Activité: Recopiez mot pour mot le passage du texte sur le marin photographe qui va de « Le navigateur et » à « ou les deux ? », en incluant ces deux bouts de phrase.

Texte d'étude:
Le navigateur et photographe roumain Cezar Gabriel Popescu essaie de partager ses expériences avec un public plus large que sa famille. Il publie, sur sa page Facebook, My Life at Sea, des photos et des réflexions personnelles sur sa routine quotidienne avec ses collègues à bord d'un pétrolier. Ce faisant, il espère montrer ce qu'est la vie à bord et donner aux gens une idée de la façon dont les marins gèrent les aspects physiques et émotionnels de leur travail. J'ai appelé Cezar alors qu'il naviguait près du Mexique afin de discuter de ce qu'il cherche à accomplir avec ses photos.

VICE : Bonjour, Cezar. Es-tu marin, photographe, ou les deux ?
Cezar Gabriel Popescu : Je navigue depuis 18 ans, et je travaille actuellement comme mécanicien senior sur notre navire. Mais même si je ne photographie que depuis sept ans, je me considère aussi bien comme un photographe que comme un marin. Heureusement pour moi, mes deux passions se complètent parfaitement.

Données fournies:
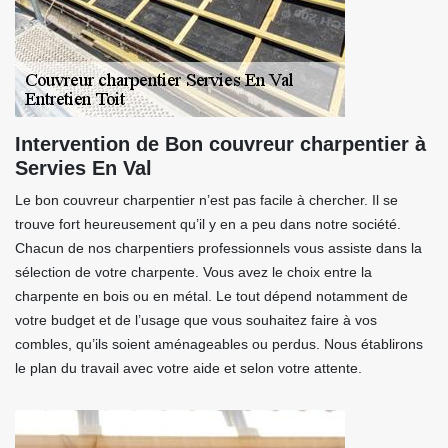
Intervention de Bon couvreur charpentier à
Servies En Val
Le bon couvreur charpentier n’est pas facile à chercher. Il se
trouve fort heureusement qu’il y en a peu dans notre société.
Chacun de nos charpentiers professionnels vous assiste dans la
sélection de votre charpente. Vous avez le choix entre la
charpente en bois ou en métal. Le tout dépend notamment de
votre budget et de l’usage que vous souhaitez faire à vos
combles, qu’ils soient aménageables ou perdus. Nous établirons
le plan du travail avec votre aide et selon votre attente.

Zone de réponse:
Le navigateur et photographe roumain Cezar Gabriel Popescu essaie de partager ses expériences avec un public plus large que sa famille. Il publie, sur sa page Facebook, My Life at Sea, des photos et des réflexions personnelles sur sa routine quotidienne avec ses collègues à bord d'un pétrolier. Ce faisant, il espère montrer ce qu'est la vie à bord et donner aux gens une idée de la façon dont les marins gèrent les aspects physiques et émotionnels de leur travail. J'ai appelé Cezar alors qu'il naviguait près du Mexique afin de discuter de ce qu'il cherche à accomplir avec ses photos.

VICE : Bonjour, Cezar. Es-tu marin, photographe, ou les deux ?